From the records below, pull out the lines starting with the one that contains "Comprehensive Consultation" and ending with the one that contains "to-use download website.", both included, copying each line unchanged. Leave the pictures out of your answer.

- - -

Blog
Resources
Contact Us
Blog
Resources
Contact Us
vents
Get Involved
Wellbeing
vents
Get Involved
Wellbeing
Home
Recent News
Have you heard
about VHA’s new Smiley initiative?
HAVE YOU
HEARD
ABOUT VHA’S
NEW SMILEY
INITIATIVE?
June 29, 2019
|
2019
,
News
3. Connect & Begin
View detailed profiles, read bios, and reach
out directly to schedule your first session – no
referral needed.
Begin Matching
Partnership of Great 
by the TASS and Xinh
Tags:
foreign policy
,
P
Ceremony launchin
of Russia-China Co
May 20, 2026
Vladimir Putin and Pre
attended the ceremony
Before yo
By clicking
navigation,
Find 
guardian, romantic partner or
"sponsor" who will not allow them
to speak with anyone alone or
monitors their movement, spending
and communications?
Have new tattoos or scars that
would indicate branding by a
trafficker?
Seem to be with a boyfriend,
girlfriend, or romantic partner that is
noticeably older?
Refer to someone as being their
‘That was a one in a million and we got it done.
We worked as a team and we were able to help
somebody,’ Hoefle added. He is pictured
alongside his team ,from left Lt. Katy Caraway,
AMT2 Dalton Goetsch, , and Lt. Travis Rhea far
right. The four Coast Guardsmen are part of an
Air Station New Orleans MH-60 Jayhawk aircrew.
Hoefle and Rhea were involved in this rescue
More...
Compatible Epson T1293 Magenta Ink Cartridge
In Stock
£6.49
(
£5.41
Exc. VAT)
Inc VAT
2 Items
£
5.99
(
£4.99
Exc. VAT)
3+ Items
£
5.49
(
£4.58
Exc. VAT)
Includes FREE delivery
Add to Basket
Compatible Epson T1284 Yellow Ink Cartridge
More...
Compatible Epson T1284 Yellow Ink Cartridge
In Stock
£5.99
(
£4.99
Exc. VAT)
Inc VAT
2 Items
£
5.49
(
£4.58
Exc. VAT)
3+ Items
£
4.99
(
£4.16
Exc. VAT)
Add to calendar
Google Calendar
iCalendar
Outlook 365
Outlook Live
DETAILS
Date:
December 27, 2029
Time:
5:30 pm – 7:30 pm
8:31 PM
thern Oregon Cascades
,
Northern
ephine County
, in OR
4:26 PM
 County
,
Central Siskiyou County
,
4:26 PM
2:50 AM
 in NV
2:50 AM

- - -

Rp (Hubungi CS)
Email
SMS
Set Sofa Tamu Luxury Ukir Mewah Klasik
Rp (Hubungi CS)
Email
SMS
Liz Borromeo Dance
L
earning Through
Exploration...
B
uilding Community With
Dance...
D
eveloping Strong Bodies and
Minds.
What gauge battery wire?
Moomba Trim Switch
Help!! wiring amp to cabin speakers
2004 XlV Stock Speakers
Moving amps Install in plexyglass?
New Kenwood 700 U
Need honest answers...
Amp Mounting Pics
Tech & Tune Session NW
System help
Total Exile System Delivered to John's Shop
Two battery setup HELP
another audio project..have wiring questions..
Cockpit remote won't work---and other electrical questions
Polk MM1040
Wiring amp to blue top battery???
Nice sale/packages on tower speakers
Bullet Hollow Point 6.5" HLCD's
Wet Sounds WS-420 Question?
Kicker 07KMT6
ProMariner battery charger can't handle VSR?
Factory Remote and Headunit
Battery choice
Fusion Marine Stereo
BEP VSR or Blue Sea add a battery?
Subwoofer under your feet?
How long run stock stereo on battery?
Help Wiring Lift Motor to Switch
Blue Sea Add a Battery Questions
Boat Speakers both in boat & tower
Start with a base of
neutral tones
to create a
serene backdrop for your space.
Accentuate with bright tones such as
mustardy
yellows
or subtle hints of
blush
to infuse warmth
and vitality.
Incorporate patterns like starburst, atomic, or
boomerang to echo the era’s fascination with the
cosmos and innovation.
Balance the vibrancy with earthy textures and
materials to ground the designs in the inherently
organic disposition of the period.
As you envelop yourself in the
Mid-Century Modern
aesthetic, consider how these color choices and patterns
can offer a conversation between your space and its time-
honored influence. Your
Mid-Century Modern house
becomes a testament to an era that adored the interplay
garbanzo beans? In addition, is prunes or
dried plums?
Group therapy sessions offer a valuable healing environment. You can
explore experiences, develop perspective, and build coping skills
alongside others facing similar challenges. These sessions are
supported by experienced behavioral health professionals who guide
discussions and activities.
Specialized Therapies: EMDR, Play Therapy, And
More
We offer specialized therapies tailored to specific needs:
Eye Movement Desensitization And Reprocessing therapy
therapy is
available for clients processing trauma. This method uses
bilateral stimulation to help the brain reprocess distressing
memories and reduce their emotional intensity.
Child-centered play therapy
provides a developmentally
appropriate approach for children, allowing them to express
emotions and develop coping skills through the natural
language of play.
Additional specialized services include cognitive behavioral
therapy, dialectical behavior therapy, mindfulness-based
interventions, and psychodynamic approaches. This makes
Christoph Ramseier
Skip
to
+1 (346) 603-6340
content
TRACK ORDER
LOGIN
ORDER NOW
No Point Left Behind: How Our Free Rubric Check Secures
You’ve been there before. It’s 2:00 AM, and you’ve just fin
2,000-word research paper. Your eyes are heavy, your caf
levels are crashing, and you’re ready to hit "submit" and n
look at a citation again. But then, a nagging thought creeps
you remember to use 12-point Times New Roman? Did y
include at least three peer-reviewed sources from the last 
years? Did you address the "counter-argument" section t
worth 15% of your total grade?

- - -

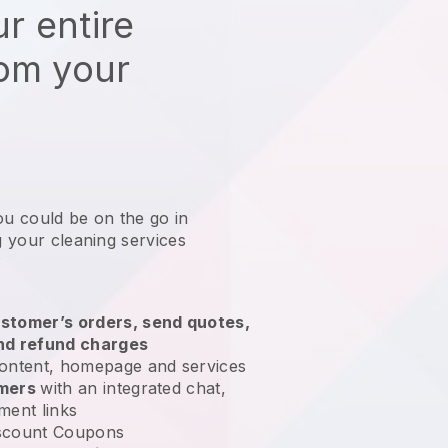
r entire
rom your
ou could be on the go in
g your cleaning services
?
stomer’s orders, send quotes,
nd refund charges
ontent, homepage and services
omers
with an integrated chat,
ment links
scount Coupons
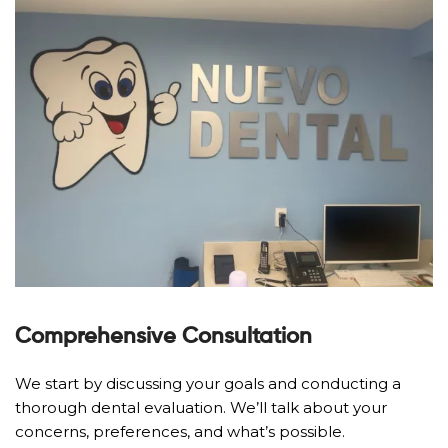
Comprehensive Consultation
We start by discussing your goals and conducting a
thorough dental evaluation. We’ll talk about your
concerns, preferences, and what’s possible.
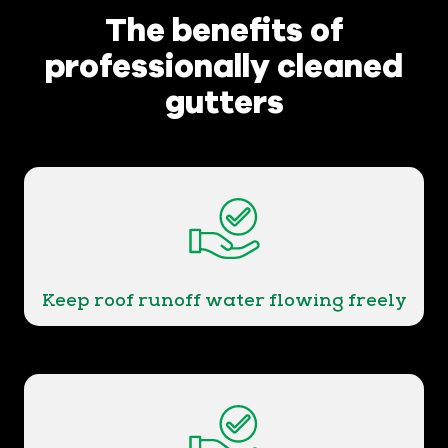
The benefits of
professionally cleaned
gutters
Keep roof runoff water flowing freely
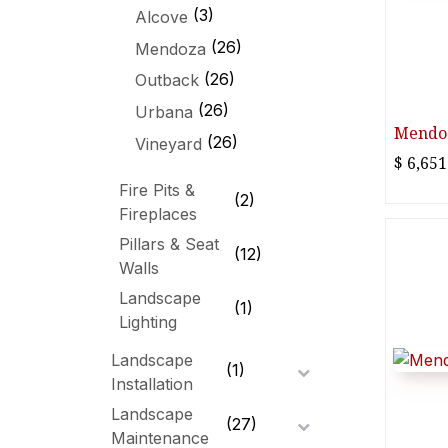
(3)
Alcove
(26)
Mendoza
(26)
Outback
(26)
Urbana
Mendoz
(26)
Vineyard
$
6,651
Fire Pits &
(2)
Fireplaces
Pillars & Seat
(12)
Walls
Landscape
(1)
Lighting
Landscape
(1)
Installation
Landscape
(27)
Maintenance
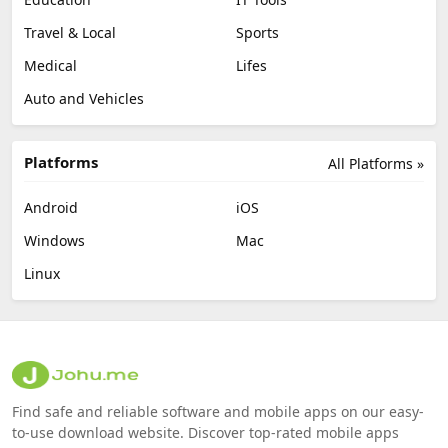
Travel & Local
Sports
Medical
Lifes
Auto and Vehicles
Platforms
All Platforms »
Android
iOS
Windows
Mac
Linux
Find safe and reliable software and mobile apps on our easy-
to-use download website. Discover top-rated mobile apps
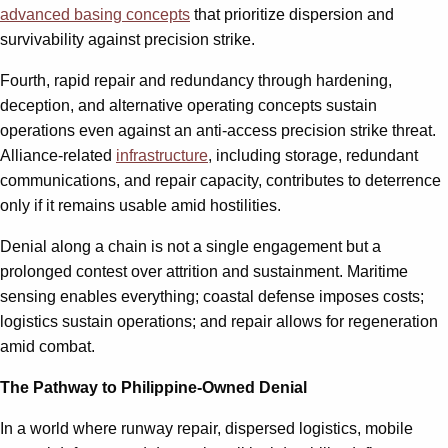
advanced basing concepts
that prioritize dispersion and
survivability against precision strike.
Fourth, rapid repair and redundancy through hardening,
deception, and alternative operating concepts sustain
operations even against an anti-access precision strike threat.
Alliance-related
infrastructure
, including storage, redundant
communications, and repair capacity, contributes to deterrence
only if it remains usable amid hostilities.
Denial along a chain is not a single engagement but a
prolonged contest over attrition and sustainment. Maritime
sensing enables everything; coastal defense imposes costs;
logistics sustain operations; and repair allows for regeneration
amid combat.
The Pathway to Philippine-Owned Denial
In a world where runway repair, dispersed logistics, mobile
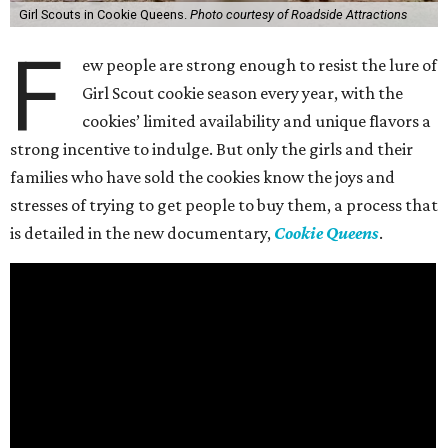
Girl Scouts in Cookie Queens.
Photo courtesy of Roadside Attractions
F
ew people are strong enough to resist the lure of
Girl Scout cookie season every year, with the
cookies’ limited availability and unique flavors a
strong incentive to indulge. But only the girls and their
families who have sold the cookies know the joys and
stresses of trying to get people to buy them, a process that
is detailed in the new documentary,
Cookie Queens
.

- - -

Answer to this exercise:
Comprehensive Consultation
We start by discussing your goals and conducting a
thorough dental evaluation. We’ll talk about your
concerns, preferences, and what’s possible.
The benefits of
professionally cleaned
gutters
Keep roof runoff water flowing freely
(3)
Alcove
(26)
Mendoza
(26)
Outback
(26)
Urbana
Mendoz
(26)
Vineyard
$
6,651
Fire Pits &
(2)
Fireplaces
Pillars & Seat
(12)
Walls
Landscape
(1)
Lighting
Landscape
(1)
Installation
Landscape
(27)
Maintenance
Travel & Local
Sports
Medical
Lifes
Auto and Vehicles
Platforms
All Platforms »
Android
iOS
Windows
Mac
Linux
Find safe and reliable software and mobile apps on our easy-
to-use download website. Discover top-rated mobile apps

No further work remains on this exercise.